__/ [ Roy Culley ] on Saturday 06 May 2006 01:22 \__
> begin risky.vbs
> <1146872219.535116.192710@xxxxxxxxxxxxxxxxxxxxxxxxxxxx>,
> "Ramon F Herrera" <ramon@xxxxxxxxxxx> writes:
>>
>>> Google *automatically* posts stats for every newsgroup it hosts. I
>>> believe this happens around midnight on Sunday.
Google, being an outsider and a third-party, /might/ be irrelevant.
>> I beg to differ, and would love to be proven wrong.
>
> Larry does tend to put his foot in it every so often. Google may well
> produce stats but they certainly don't post them.
>
>> How come the COLA stats are posted under the name of Roy Culley and
>> the only postings that he has all go to COLA? Roy is a regular
>> poster in COLA, isn't he?. It seems like he wrote some gateway and
>> sends the summary to COLA and only to COLA.
>
> I used to use turqstat to generate the COLA stats. It is written in
> C++ and has a few bugs that kept annoying me. The code is awful. It
> is full of hard coded crap. For example, things like column width
> are hard coded instead of being a variable.

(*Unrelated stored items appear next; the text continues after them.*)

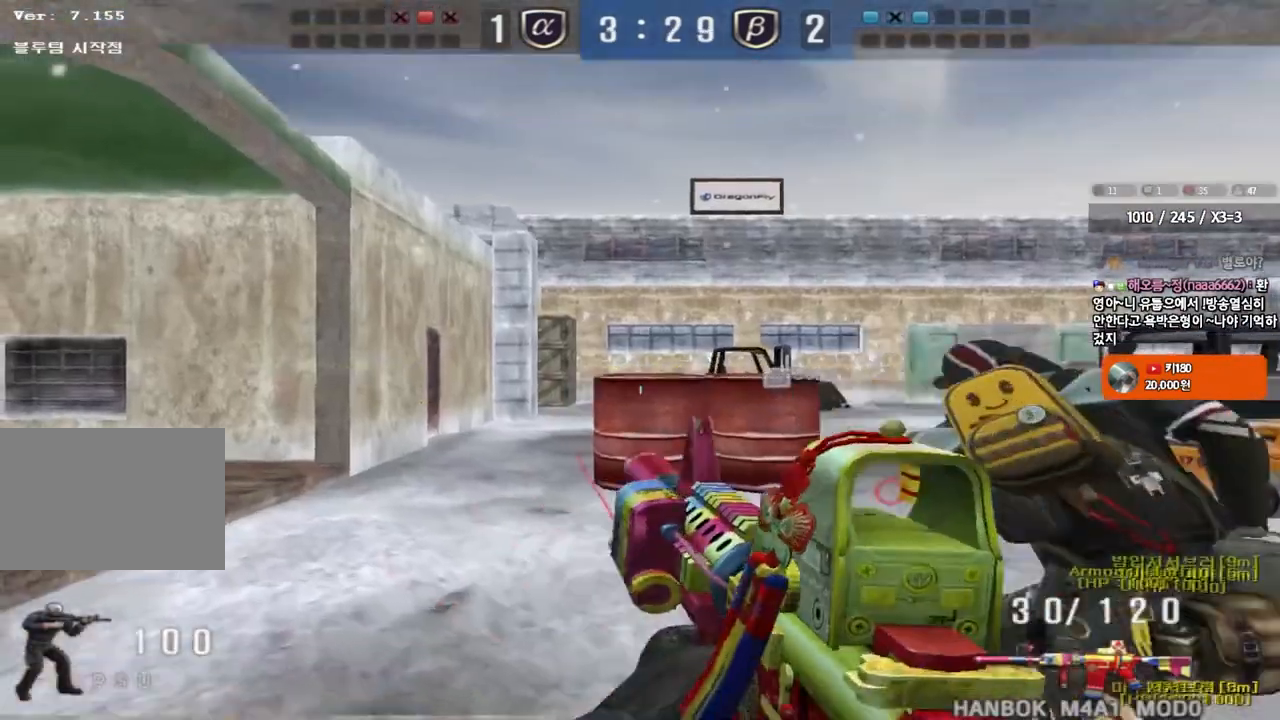
{"keys": ["a", "w"], "events": []}
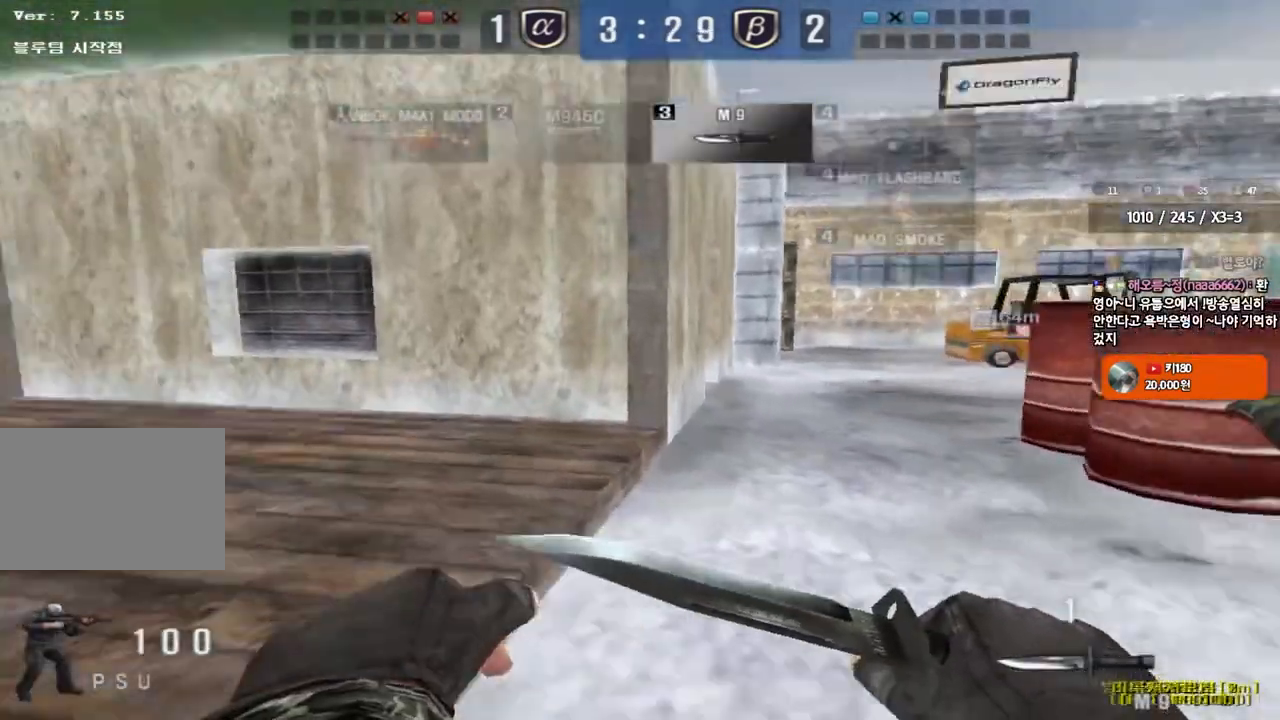
{"keys": ["a", "w"], "events": []}
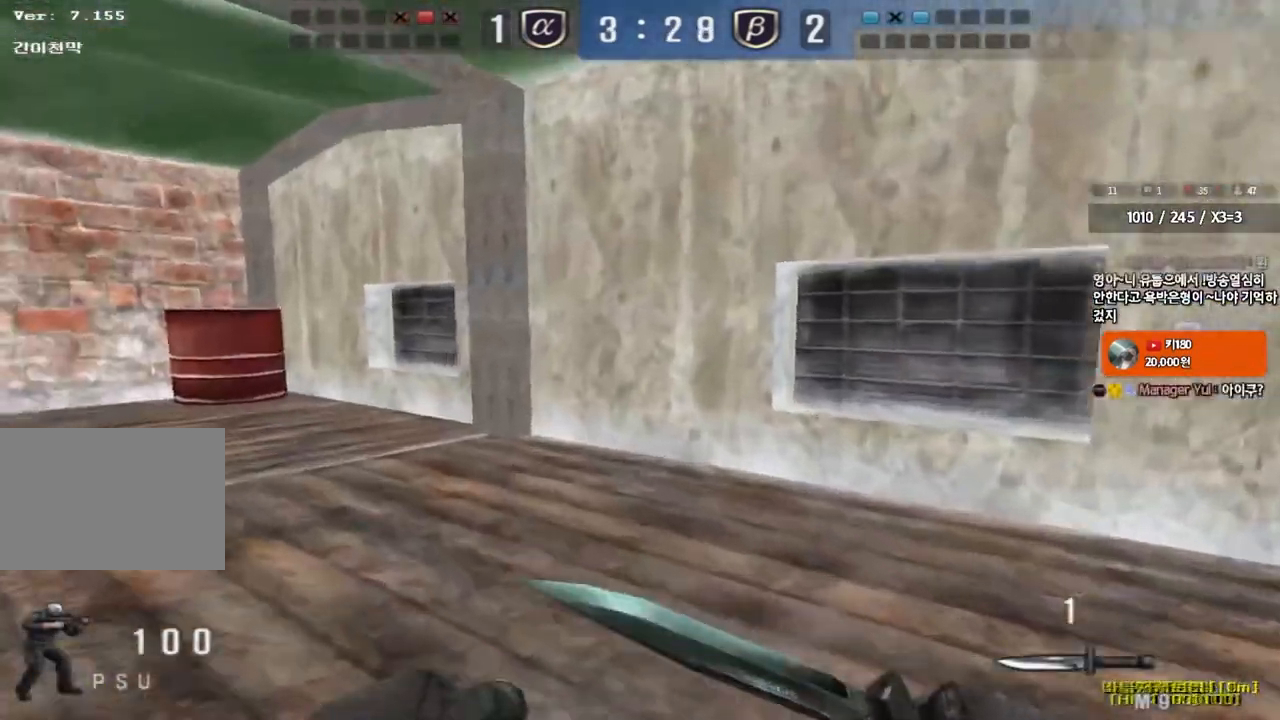
{"keys": ["a", "w"], "events": []}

I happen to use that code and I even modified it slightly. I didn't find it
all that bad. Another package that I use is MLS (targetted at mailing lists)
and its code seems rather elegant. It can probably be used to process
newsgroup data, stored as mbox-formatted mail archives. Some output
'sections' might be irrelevant, but other than that, consider exploring:
http://freshmeat.net/projects/mls
I had to mend something with its handling of dates, so contact me off list
(NG) if you want some code/advice.
> Anyway, I decided one day to see how hard it would be to do the same
> task with perl. Within a few hours I had a script that did what I
> wanted. What amazed me was that the perl script was faster than
> turqstat! The script has been 'enhanced' since to what it is today.
MLS takes bwwteen 0 and 1 seconds to process approximately 500 messages.
Turqstat takes over a minute for the same task, but in its defence, it pulls
the data off the Net 'on the fly' (still, on a 100Mbit connection, it's no
excuse).
> I keep a local news spool using leafnode. The COLA stats are produced
> from this local news spool.
>
>> Hello Roy, are you out there?
>
> I'm always here. :-)
Why not post more often?
> I just don't post much these days. There are much better Linux
> advocates to tear the trolls apart than me.
>
>> Would you host stats of a NG for me? I don't have the computer
>> resources I used to, being between companies.
>
> How much are you going to pay me? :-)
>
> Unless its a newsgroup I subscribe to and am interested in I doubt
> I would be interested.
>
> To do what you want isn't difficult. Install a Linux box, run leafnode
> and use one of the stats programmes available.
Ramon, if you tell me which newsgroup, I'll happily subscribe produce stats.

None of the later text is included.